Im Ammertal bei Tübingen, im „Gedüngten Ried“ zwischen Schemmerhofen-Ingerkingen und Ehingen-Volkersheim sowie am „Neunbrunnen“ bei Herbertingen-Hundersingen werden seit 2021 durch das Regierungspräsidium Tübingen Lebensräume für den Kiebitz entwickelt. Die Auswirkungen auf Kiebitze und andere Vogelarten sind so positiv, dass im Langenauer Ried zwischen Langenau und Günzburg ein weiteres Projekt zum Schutz von Wiesenbrütern ins Leben gerufen wurde.
Seit Mitte Februar sind die ersten Kiebitze in ihre Brutgebiete im Regierungsbezirk Tübingen zurückgekehrt. Aufgrund der erfolgreichen Bruten in den Vorjahren haben sich die Kiebitze den Brutplatz eingeprägt. Nun sammeln sie sich dort zur Partnersuche, vollführen ihre akrobatischen Balzflüge und der charakteristische Ruf „kiju-wit“ ist in der Landschaft zu hören.
Da nasse Acker- und Grünlandflächen im gesamten Land immer seltener zu finden sind, ist der Kiebitz in Baden-Württemberg vom Aussterben bedroht. Viele seiner ursprünglichen Lebensräume wurden trockengelegt oder sind verbuscht. In den vier Projektgebieten werden deshalb störungsarme, offene und nasse Lebensräume entwickelt. Diese Strukturen sollen durch eine Beweidung mit Wasserbüffeln langfristig erhalten werden. In allen Gebieten gibt es lokale Tierhalter, die den Artenschutz durch die Beweidung unterstützen.
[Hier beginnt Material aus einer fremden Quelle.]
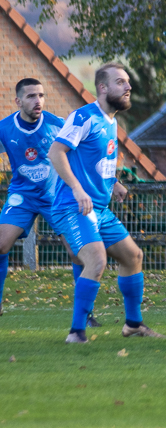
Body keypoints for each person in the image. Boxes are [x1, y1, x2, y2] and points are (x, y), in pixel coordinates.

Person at [49, 63, 165, 343]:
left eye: (127, 82)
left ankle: (133, 325)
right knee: (97, 260)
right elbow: (56, 152)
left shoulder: (111, 122)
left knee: (133, 257)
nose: (128, 87)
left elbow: (92, 162)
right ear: (102, 88)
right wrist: (77, 189)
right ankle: (76, 333)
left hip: (99, 210)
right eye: (120, 82)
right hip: (72, 206)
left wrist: (113, 183)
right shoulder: (84, 116)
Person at [0, 79, 103, 325]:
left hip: (56, 197)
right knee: (0, 245)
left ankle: (85, 313)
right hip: (22, 196)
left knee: (77, 252)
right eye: (31, 96)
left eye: (41, 95)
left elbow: (88, 153)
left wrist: (116, 180)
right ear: (18, 101)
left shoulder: (58, 125)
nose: (38, 101)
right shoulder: (5, 128)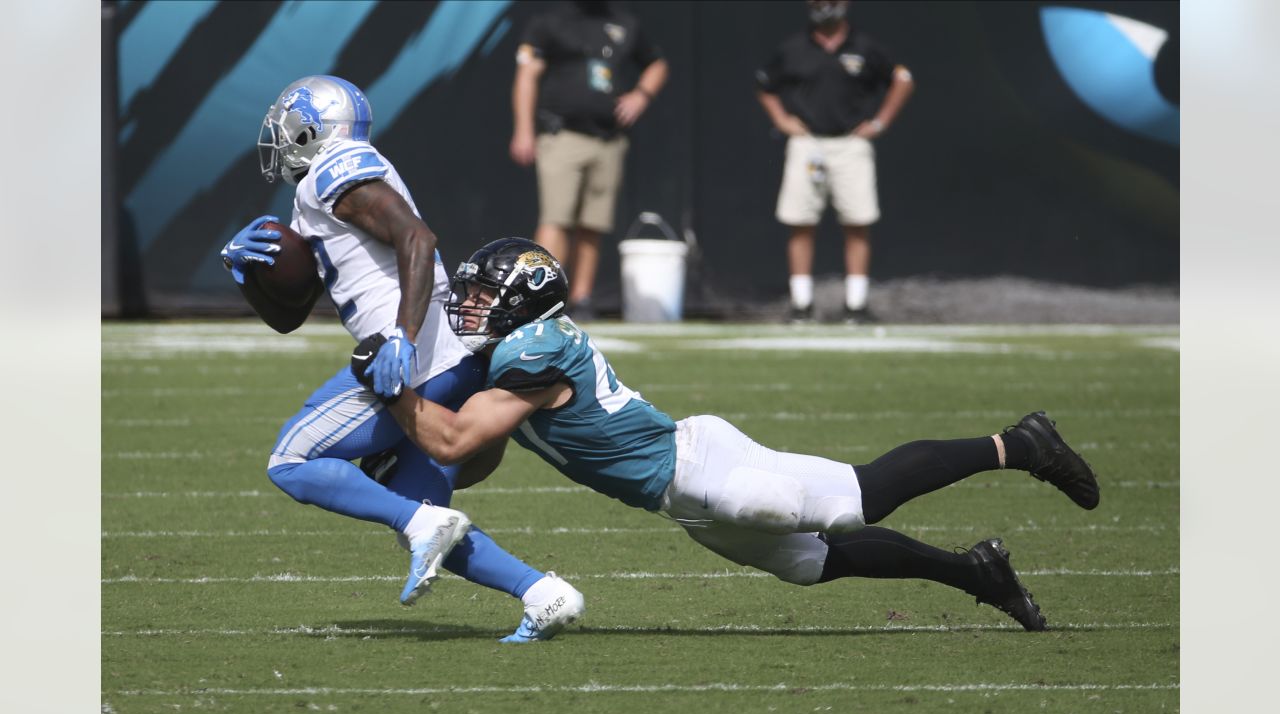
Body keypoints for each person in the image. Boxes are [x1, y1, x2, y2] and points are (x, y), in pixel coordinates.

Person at [351, 237, 1102, 633]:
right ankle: (977, 575)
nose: (471, 306)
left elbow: (451, 445)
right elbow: (475, 457)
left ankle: (1021, 445)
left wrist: (387, 389)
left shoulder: (530, 350)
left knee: (851, 501)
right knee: (814, 566)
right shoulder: (511, 356)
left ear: (523, 301)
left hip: (699, 467)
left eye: (485, 294)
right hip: (681, 497)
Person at [218, 76, 583, 642]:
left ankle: (423, 524)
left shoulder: (336, 164)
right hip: (443, 359)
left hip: (416, 357)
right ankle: (544, 593)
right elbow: (290, 315)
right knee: (423, 516)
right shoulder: (318, 191)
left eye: (288, 125)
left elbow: (418, 237)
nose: (279, 136)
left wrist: (400, 337)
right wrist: (246, 271)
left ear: (314, 129)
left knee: (290, 460)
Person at [756, 0, 915, 324]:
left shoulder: (865, 47)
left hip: (850, 143)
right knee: (800, 221)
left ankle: (855, 306)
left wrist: (879, 123)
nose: (823, 7)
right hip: (808, 143)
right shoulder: (794, 48)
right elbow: (765, 85)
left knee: (857, 221)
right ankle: (802, 305)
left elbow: (903, 80)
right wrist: (782, 119)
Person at [509, 0, 669, 320]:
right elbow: (527, 75)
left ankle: (582, 298)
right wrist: (523, 129)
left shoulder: (623, 20)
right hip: (562, 135)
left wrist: (641, 95)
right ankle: (539, 295)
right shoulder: (551, 20)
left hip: (608, 139)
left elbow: (657, 64)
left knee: (593, 223)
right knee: (556, 218)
Die letzte Brut der Kiebitze lag in den Gebieten bis zu 70 Jahre zurück. Innerhalb von nur drei Jahren konnten in allen Gebieten Bruterfolge erreicht werden. Mit bis zu 13 Brutpaaren und über 20 flüggen Jungvögeln pro Gebiet ist dies eine wichtige Stütze für die vom Aussterben bedrohte Vogelart.
Die positiven Auswirkungen auf andere Arten übertrafen letztes Jahr die Erwartungen der Projektbetreuer: In den Flächen brüteten auch wieder Arten wie der Flussregenpfeifer und die Wiesenschafstelze. In allen Gebieten sind die Bekassine und Zwergschnepfe regelmäßige Wintergäste. Auch diese brauchen überstaute Uferbereiche mit kurzem Pflanzenbewuchs, um dort nach Insekten und Würmern zu stochern. Als Rast- und Überwinterungsmöglichkeit kommen viele Zugvögel wie der Raubwürger, die Kornweihe oder der Dunkle Wasserläufer in die Gebiete. In einem Gebiet hat sich auch die Kreuzkröte wieder angesiedelt.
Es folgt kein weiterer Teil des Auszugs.